### ASSIGNMENT
Check every line in the listing below for "visibility". Copy the ones where it occurs.
*** Begin section ***
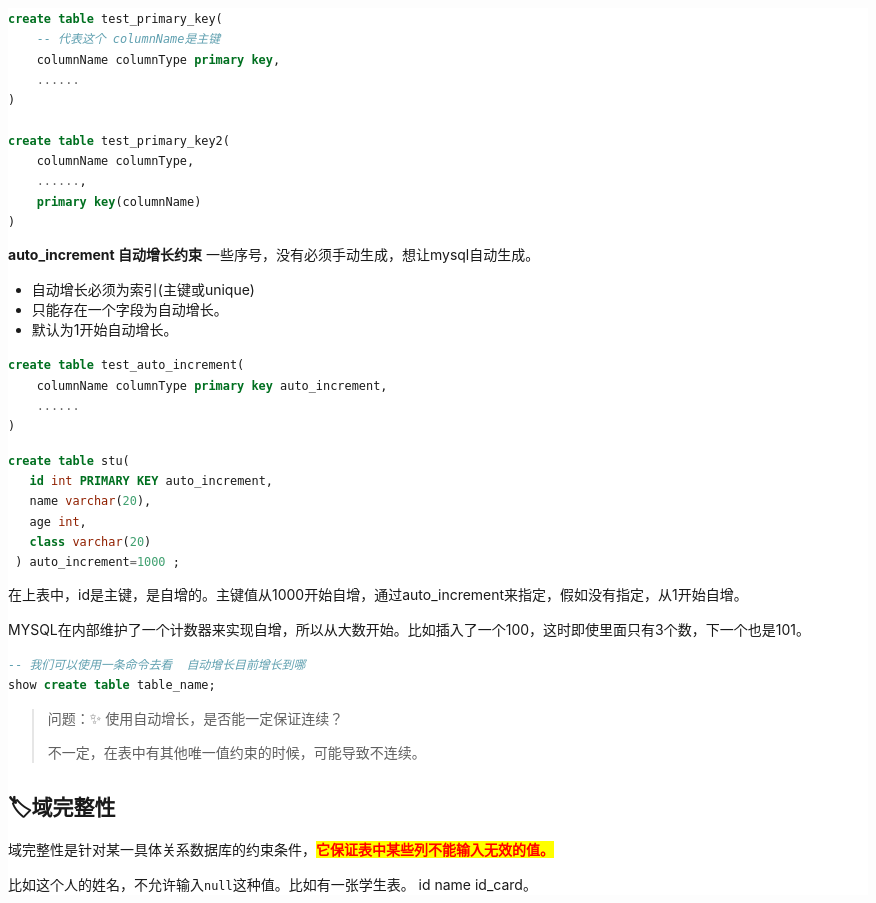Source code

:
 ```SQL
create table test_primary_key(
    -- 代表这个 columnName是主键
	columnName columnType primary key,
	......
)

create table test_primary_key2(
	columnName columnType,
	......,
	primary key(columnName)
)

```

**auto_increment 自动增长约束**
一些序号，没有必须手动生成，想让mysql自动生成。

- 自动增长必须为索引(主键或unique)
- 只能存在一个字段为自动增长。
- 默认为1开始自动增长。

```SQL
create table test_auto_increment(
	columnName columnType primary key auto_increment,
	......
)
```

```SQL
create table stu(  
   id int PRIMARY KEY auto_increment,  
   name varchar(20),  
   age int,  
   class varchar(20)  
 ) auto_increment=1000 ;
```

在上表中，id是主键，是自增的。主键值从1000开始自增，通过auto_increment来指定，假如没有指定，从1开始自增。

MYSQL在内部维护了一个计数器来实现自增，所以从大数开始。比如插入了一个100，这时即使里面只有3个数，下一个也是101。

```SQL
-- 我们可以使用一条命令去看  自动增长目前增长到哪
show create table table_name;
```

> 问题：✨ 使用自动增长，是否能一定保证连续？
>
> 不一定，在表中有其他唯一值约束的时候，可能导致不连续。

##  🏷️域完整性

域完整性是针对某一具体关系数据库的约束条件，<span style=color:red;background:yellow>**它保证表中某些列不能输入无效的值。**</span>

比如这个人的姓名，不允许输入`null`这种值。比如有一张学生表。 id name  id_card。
*** End section ***
*** Begin section ***
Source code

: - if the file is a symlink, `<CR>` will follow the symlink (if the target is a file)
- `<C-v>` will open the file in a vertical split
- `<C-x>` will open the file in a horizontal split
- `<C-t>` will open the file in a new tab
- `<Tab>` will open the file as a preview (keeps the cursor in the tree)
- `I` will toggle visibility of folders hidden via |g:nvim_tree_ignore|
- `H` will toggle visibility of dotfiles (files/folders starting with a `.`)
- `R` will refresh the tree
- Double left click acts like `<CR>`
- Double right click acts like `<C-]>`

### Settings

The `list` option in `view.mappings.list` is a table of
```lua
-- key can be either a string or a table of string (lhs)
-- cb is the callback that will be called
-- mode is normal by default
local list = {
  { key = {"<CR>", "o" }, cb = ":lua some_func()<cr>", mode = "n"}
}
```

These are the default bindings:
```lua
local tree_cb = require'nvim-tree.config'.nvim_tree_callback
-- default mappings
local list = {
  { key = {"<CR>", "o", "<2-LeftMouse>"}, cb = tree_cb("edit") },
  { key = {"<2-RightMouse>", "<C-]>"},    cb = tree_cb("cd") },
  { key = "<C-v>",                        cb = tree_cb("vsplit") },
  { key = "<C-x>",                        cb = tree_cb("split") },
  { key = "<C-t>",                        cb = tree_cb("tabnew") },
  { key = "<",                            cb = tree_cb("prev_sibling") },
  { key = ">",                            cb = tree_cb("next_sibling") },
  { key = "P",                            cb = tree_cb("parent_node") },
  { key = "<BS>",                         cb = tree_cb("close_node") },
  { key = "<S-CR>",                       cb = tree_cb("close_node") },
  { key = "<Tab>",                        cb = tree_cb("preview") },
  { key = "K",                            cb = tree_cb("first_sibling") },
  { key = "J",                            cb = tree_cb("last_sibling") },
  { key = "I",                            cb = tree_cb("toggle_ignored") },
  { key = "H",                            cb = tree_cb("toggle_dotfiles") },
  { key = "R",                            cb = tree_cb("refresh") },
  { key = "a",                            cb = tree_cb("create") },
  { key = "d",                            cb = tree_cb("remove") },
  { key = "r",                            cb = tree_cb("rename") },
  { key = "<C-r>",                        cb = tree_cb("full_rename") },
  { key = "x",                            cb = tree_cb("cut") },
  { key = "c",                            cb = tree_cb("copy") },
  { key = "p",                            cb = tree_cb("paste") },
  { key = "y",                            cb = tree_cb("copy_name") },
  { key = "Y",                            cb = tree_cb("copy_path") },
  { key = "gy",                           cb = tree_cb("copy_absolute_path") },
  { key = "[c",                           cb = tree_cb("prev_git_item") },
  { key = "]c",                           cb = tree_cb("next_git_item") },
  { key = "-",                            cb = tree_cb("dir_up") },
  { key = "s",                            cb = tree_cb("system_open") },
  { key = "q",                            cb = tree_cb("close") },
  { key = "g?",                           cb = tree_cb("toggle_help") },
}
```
*** End section ***
*** Begin section ***
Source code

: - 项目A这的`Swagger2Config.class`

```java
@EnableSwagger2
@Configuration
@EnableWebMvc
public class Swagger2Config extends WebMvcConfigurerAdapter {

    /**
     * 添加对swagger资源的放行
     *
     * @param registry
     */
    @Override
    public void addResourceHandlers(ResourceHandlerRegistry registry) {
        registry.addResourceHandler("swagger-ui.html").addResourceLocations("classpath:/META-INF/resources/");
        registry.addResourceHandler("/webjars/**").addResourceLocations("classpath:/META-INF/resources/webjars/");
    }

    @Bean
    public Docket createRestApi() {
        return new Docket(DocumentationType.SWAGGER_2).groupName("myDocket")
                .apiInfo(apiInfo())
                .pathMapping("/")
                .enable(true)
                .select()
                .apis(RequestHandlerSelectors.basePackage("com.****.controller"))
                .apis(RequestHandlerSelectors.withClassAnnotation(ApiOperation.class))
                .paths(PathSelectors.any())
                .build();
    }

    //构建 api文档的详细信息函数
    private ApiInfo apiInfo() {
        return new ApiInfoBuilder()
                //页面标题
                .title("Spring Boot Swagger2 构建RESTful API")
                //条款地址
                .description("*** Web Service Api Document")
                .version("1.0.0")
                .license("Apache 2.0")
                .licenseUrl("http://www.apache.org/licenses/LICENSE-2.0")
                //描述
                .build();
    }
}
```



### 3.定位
*** End section ***
### PROBLEM SOLUTION
- `I` will toggle visibility of folders hidden via |g:nvim_tree_ignore|
- `H` will toggle visibility of dotfiles (files/folders starting with a `.`)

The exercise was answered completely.